For PAMM or LAMM accounts, it is important and necessary to use portfolios. Indeed, it is obligatory for novice investors. You can create your own portfolios by selecting top managers based on their broker ratings.
You can, for example, use one manager who specializes in a standard euro/dollar pair, and another broker who specializes in trading precious metals. Then, if the foreign exchange market is destabilized by a crisis, you are unlikely to lose funds invested in precious metals. Moreover, you may win.
An alternative way to get a portfolio to reduce investment risks is to adopt a ready-made portfolio. Many brokers provide investors with free portfolios set up to achieve different goals.
Risks are diversified in independent trading by applying three components — (i) competent and meticulous elaboration of a trading strategy; (ii) monitoring global political and economic news; and (iii) obtaining advice from professional traders. Sometimes brokers provide such advice for free, but more often it is a paid service that pays for itself.
Minimizing risks when investing in trusts presents two options. The first is do not invest your funds with little-known private traders. Instead, do so with employees of licensed and established brokerage companies that provide such services. The second option is to carefully learn ratings and statistics of the top traders, choosing only the most reliable. Of course, it’s more profitable to use both options at once.

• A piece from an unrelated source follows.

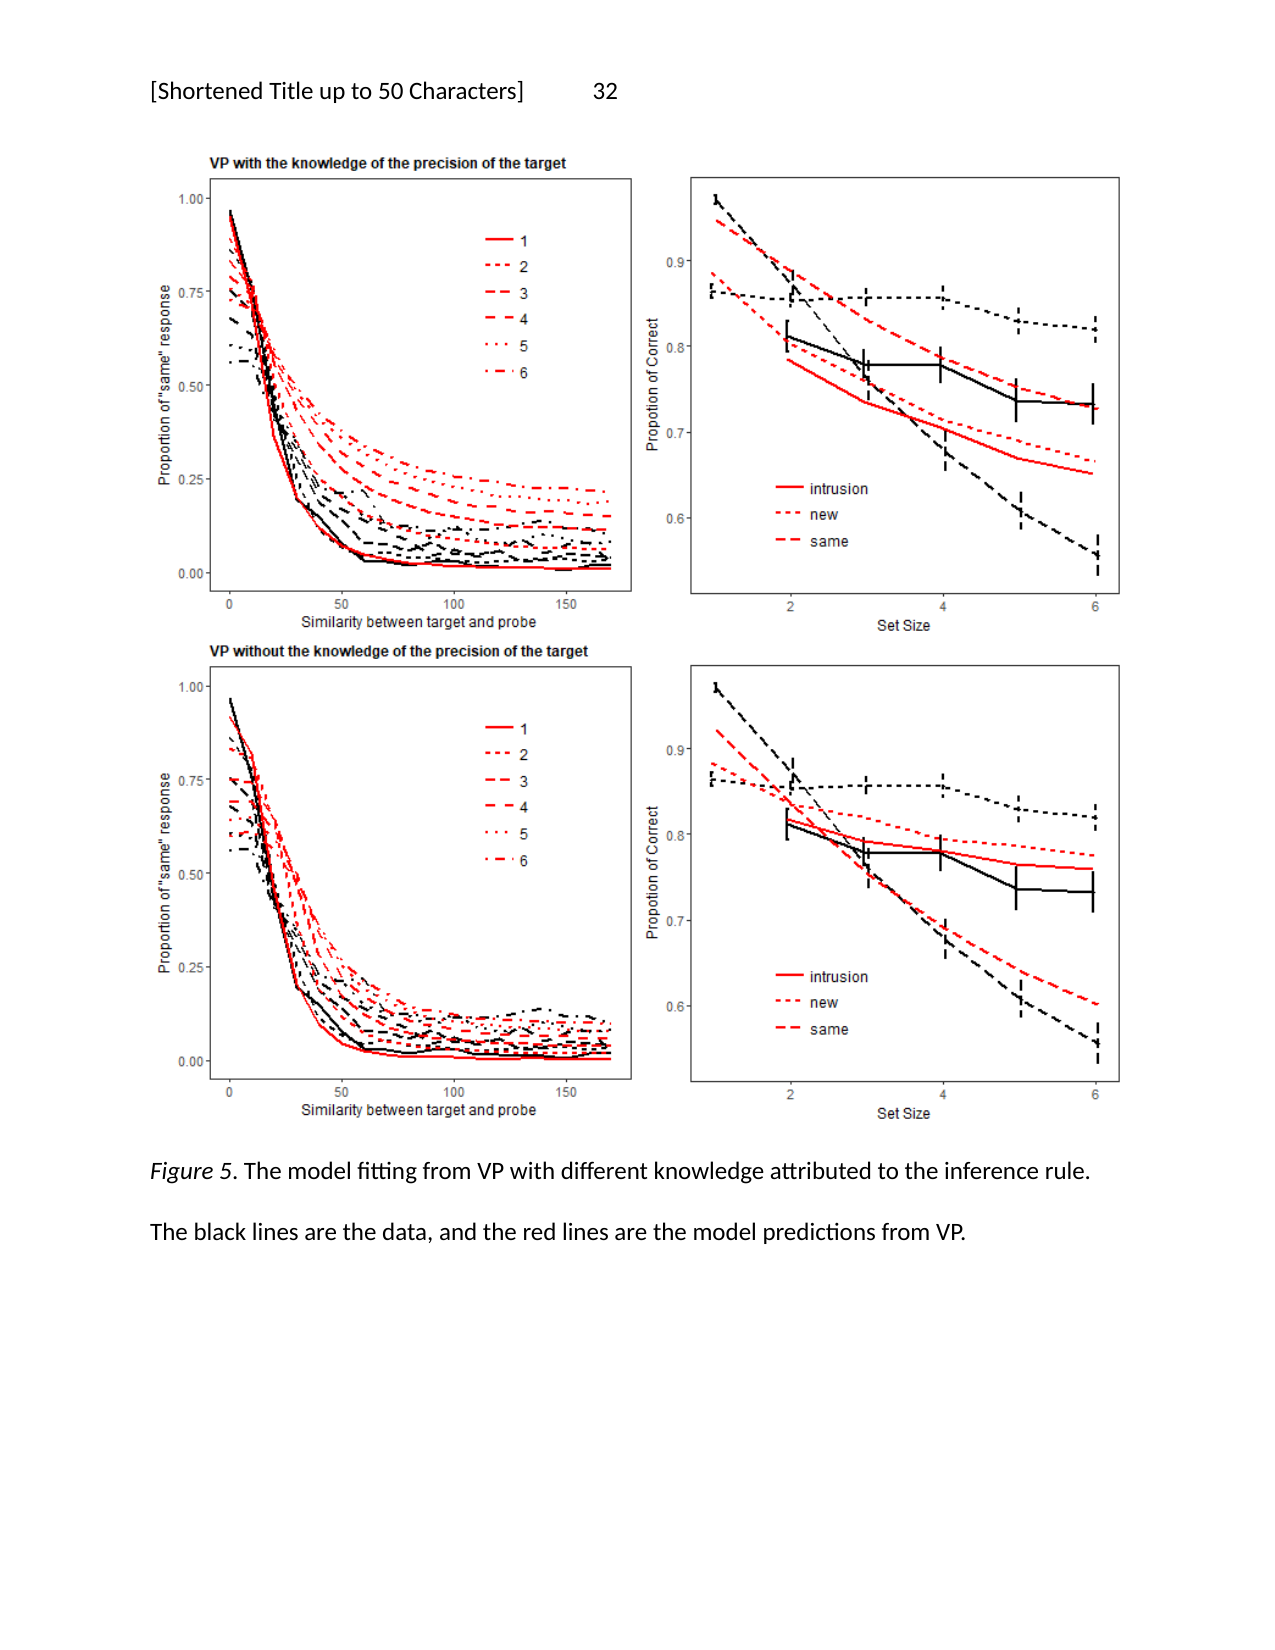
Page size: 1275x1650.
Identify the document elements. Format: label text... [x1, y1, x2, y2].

text Figure 5. The model fitting from VP with different knowledge attributed to the inference rule. The black lines are the data, and the red lines are the model predictions from VP. [150, 1156, 1125, 1247]
picture [150, 150, 1125, 1125]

FAQs about Forex Trading Risks
What is more profitable - trading or investing?
Only 11-25% of the total number of novice traders become successful. For Forex investors, this figure is almost 40%. In terms of profit, both options can give good income, the difference is that investing is a passive income.
What type of Forex investing is best?
All investment options are currently popular — PAMM, MAM, and RAMM accounts; LAMM systems; trust management; auto trading (copying trades based on providers' signals). Each option has distinct advantages, as well as risks, and is selected based on the personal preferences of the investor.
How realistic is it to reduce risks when investing?
Very. Choosing a reliable broker and successful managers, allocating capital between several accounts, monitoring news, and the global market. Several other methods can help to significantly reduce trading and non-trading risks.
How to choose a good broker?
Top brokers may be analyzed according to the following indicators: (i) experience in the Forex market; (ii) trading instruments; (iii) trading conditions; (iv) regulations (e.g., licensing); and (v) advantages of investment programs. To simplify the task, you can use the ratings of the independent Traders Union.